Vieira: Globalization’s drawbacks
December 7, 2020
Humans are creatures who learn by first observing, then mocking an action. Via this process we construct our identity as well; we carefully select values and morals that stand out to us and better reflect our own mind state and proceed to navigate through life with this baggage.
An individual can embody many identities, such as gender, race/ethnicity or sexual orientation, which allow us to be more complex human beings. Yet, as Dee Watts-Jones remarks, institutionalized identities also exist. Most people experience both privilege (though might not be aware) and subjugation (usually are aware), dictating in a very specific way how one experiences the world and the treatment this person is going to receive, ergo, proving that identity and social location are directly correlated. Somebody’s social location regards to where they stand in society, the position they occupy.
Tyler Jamison from the University of New Hampshire and Anthony G. James Jr. from the University of Miami defined it as “the combination of factors including gender, race, social class, age, ability, religion, sexual orientation and geographic location. This makes social location particular to each individual; that is, social location is not always exactly the same for any two individuals.”
As we further elaborate on the concept of social location, we begin to realize the importance of intersectionality and how there are several unique challenges women who intersect with more than one minoritized group face on a daily basis. Let’s put it this way: imagine society as a bus with a driver and passengers. The driver dictates in which direction the bus goes and how fast. While the passengers have a more passive role, they can see they’re going somewhere, but they don’t really have a say in it — all they can do is look out the window and watch the world go by. The bus metaphor serves to illustrate another controversial situation: globalization and its negative effects on women.
Globalization, along with the world superpowers, embodies the role of the bus driver, as it acts as a connecting medium for the integration of political, economic and cultural systems while the helpless passengers are developing countries like Africa, Asia and Latin America.
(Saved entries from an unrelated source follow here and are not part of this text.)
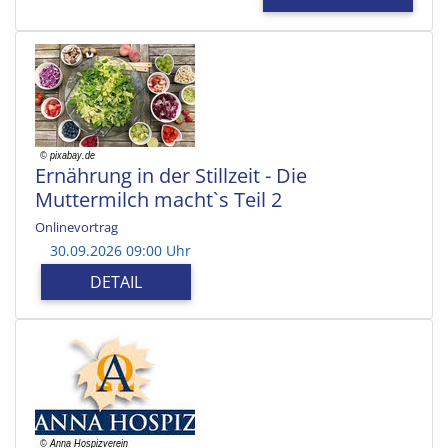
Ernährung in der Stillzeit - Die
Muttermilch macht`s Teil 2
Onlinevortrag
30.09.2026 09:00 Uhr
DETAIL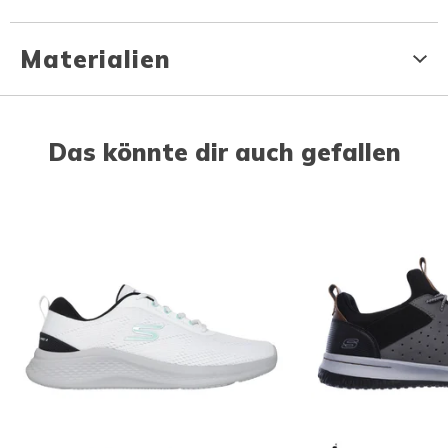
Materialien
Das könnte dir auch gefallen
This raises the question: are countries not going to be able to make decisions on their own? Will they have to consult other countries (the bus driver) in order to choose what road to take to achieve advancement?
In addition to decision-making, individuals are also impacted by globalization when a country is integrated into the “world society,” hence, intensifying gender roles. The problem can be analyzed under three different lenses: economically, politically and culturally.
Economically speaking, globalization can lead to discrimination in favor of male workers and the marginalization of women in unpaid or informal labor. Women who work in low-wage sweatshops will become virtually invisible, and loss of income from traditional sources will cause dangerous impoverishment. Although we perceive these kinds of low-wage jobs as simple and repetitive, they are in effect extremely physically demanding, requiring inhumanely long shifts, inevitably forcing the woman to reconcile work and family life, often causing the neglect of children — but they have no choice. The oppression created by globalization on women is politically damaging for the gender, too, due to the exclusion from local politics and all but control when it comes to global matters.
In my opinion, what is ultimately harmed the most by globalization is culture. There is only so much “novelty” a certain culture can intake before it starts to lose its own identity, morphing into this new, constructed copycat. In her book “The Whole Woman,” Germaine Greer explains how “women face a contradiction. … Speechless women endure endless hardship, grief and pain in a world system that creates billions of losers for every handful of winners.”